For all that Halo: Combat Evolved is cast as the defining release on the original Xbox (and rightly so) there was another title that, for some, was a greater embodiment of the hardware. Oddworld: Stranger’s Wrath was a unique melding of genres and while it might have suffered from poor sales, it has become a cult favourite with those who were brave enough to pick up a copy. Now that the age of the HD remake is well and truly upon us, it seems only fitting that it should be given another chance, a view shared by Just Add Water as they release Stranger’s Wrath HD for the PlayStation Network.
A mixture of third person exploration and first person shooting, Stranger’s Wrath HD tells the story of The Stranger, a shadowy, gravel-voiced character that prefers to let his actions do the talking. Armed with his trusty and unique crossbow, he roams the plains to collect the bounties on the various bad guys littering this Spaghetti Western inspired world. There’s a reason The Stranger is looking to acquire so much money (or moolah to use the parlance of the game) and the reveal provides a nice twist that it would be remiss of this reviewer to spoil for those who haven’t already played the game.
There’s a distinct feel to proceedings within Stranger’s Wrath HD, one which encompasses every aspect of the game. The world teems with settlements that are populated by chicken-like creatures called Clakkerz, talking in a southern drawl but inflected with very British phrases such as “piss off!” if you hurt them in any way. Then there’s the way the Stranger regenerates health, performed by beating his chest ala King Kong, offering the games own unique spin on the recharging health mechanic. Even “bagging” bounties is different, as they’re sucked up in a vacuum-style motion. Its a surreal experience but, when a game has the word Odd in the title, it would be disappointing if it didn’t live up to the billing. More importantly this surreal take on things actually makes it charming and the kind of irresistible world you want to invest your time in.
The biggest surprise for those who haven’t played before will be how the game handles first person shooting. Armed with a crossbow that can fire two types of ammo at the same time, they aren’t conventional bullets but live “critters” that have to be gathered along the way. Needing to harvest ammunition instead of blithely picking it up was always one of the more unique aspects of Stranger’s Wrath, and even to this day it still stands out. From Thudslugs which dole out heavy damage but have a long reload time, Boombats which cause massive explosions, or the adorable Chippunks which cause enemies to throw up, there is a plethora to choose from. The player has an infinite supply of Zappflies so they’re never left without the ability to retaliate against enemies, but the more specialist items are drip fed so as to not overwhelm or indeed overpower the player.
In the age where the Call of Duty series reigns supreme, things like the ammo and setting make the approach in Stranger’s Wrath feel even more fresh and entertaining than it did all those years ago. Undoubtedly something of a testament to the original release being ahead of its time.

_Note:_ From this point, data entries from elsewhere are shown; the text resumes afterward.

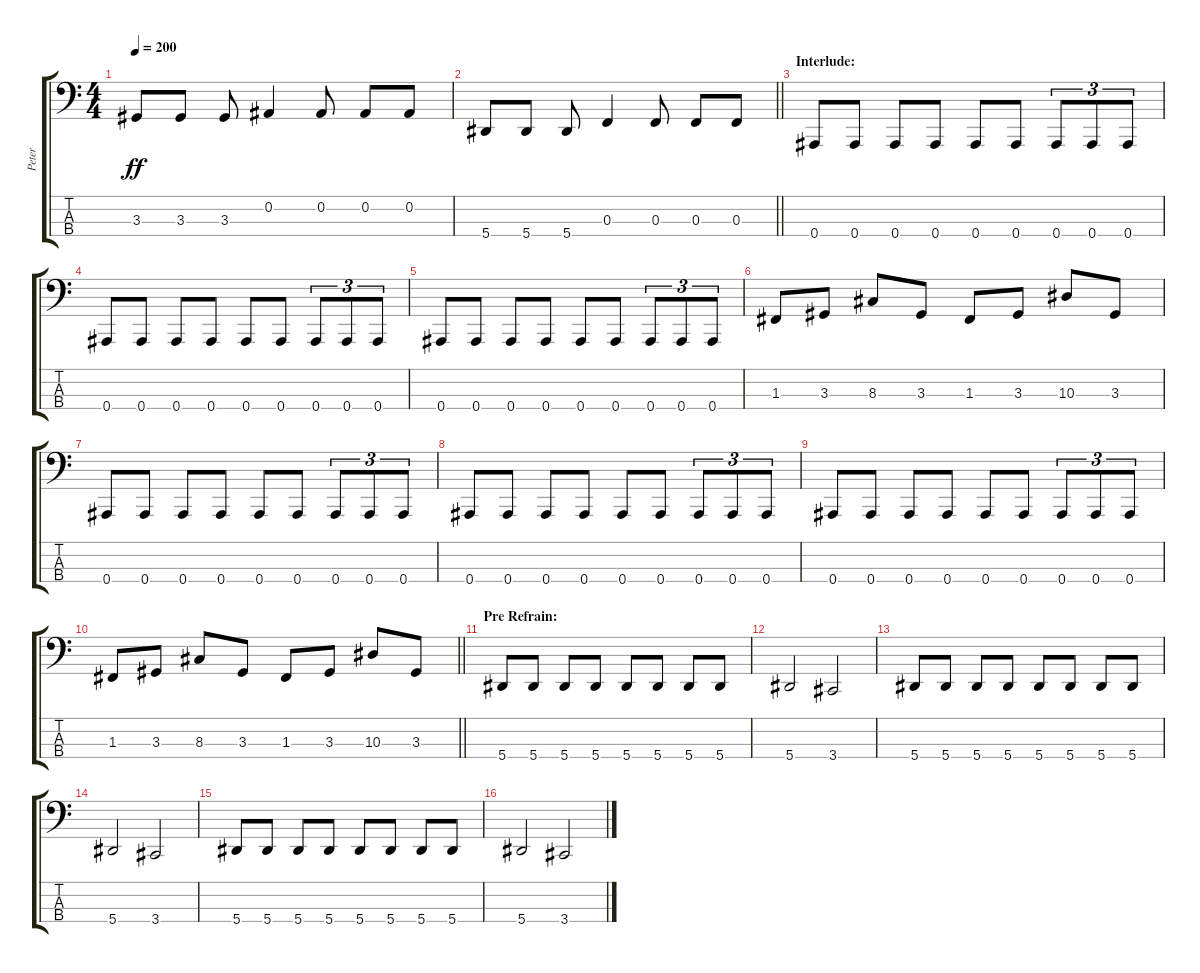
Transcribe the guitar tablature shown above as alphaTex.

\track ("Peter" "Peter") {instrument electricbassfinger}
\staff {score tabs}
\tuning (Eb2 Bb1 F1 Bb0) {hide}
\ts (4 4)
\tempo 200
\clef f4
\ks c
3.3.8{dy ff} 3.3.8 3.3.8 0.2.4 0.2.8 0.2.8 0.2.8 |
\barLineRight lightlight
5.4.8 5.4.8 5.4.8 0.3.4 0.3.8 0.3.8 0.3.8 |
\section ("" "Interlude:")
0.4.8 0.4.8 0.4.8 0.4.8 0.4.8 0.4.8 0.4.8{tu (3 2)} 0.4.8{tu (3 2)} 0.4.8{tu (3 2)} |
0.4.8 0.4.8 0.4.8 0.4.8 0.4.8 0.4.8 0.4.8{tu (3 2)} 0.4.8{tu (3 2)} 0.4.8{tu (3 2)} |
0.4.8 0.4.8 0.4.8 0.4.8 0.4.8 0.4.8 0.4.8{tu (3 2)} 0.4.8{tu (3 2)} 0.4.8{tu (3 2)} |
1.3.8 3.3.8 8.3.8 3.3.8 1.3.8 3.3.8 10.3.8 3.3.8 |
0.4.8 0.4.8 0.4.8 0.4.8 0.4.8 0.4.8 0.4.8{tu (3 2)} 0.4.8{tu (3 2)} 0.4.8{tu (3 2)} |
0.4.8 0.4.8 0.4.8 0.4.8 0.4.8 0.4.8 0.4.8{tu (3 2)} 0.4.8{tu (3 2)} 0.4.8{tu (3 2)} |
0.4.8 0.4.8 0.4.8 0.4.8 0.4.8 0.4.8 0.4.8{tu (3 2)} 0.4.8{tu (3 2)} 0.4.8{tu (3 2)} |
\barLineRight lightlight
1.3.8 3.3.8 8.3.8 3.3.8 1.3.8 3.3.8 10.3.8 3.3.8 |
\section ("" "Pre Refrain:")
5.4.8 5.4.8 5.4.8 5.4.8 5.4.8 5.4.8 5.4.8 5.4.8 |
5.4.2 3.4.2 |
5.4.8 5.4.8 5.4.8 5.4.8 5.4.8 5.4.8 5.4.8 5.4.8 |
5.4.2 3.4.2 |
5.4.8 5.4.8 5.4.8 5.4.8 5.4.8 5.4.8 5.4.8 5.4.8 |
5.4.2 3.4.2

While the narrative gently guides the player along a path to a point, there is flexibility in how they can tackle each subsequent bounty and in an order that the player feels most comfortable. It’s undeniably one of the strengths of Stranger’s Wrath. Sneaking into compounds by laying traps to distract guards is a legitimate tactic which works just as well as proceeding in with all guns blazing, but the flexibility to mix things up is what sets it apart. While it can feel as if it becomes a succession of increasingly difficult boss fights on times, it manages to hold the players interest as they look to resolve the storyline and start to care about how it ends.
There is little in the way of modern day concessions for those used to being led by the hand and it’s refreshing that for this update, Just Add Water has refrained from adding anything in the way of quick warps back to towns. Allowing the player to find their own way back, exploring the scenery, is half the experience in Stranger’s Wrath, the journey being as just as important as the final destination.
The original was always a gorgeous game to look at and this HD update retains this. There’s some eye-catching scenery in places and the look and style has made the transition to High Definition seamlessly. Finding that the interiors of buildings still have nothing inside is a bit strange (no-pun intended) but it ends up a somewhat reassuring feeling, testament to Just Add Water for preserving the original release in all the right ways, without the need to focus on things that weren’t important.
It’s easy to be fatigued by the near ceaseless slew of HD remakes that have cropped up recently, especially when some of them haven’t made the grade. Stranger’s Wrath HD does it properly by taking an already exceptional game, retaining what made it so compelling in the first place and merely tweaking here and there. It’s all the better for it, making this a must-play title for fans of the original release and a fantastic introduction to the Oddworld series for those who might have missed them completely.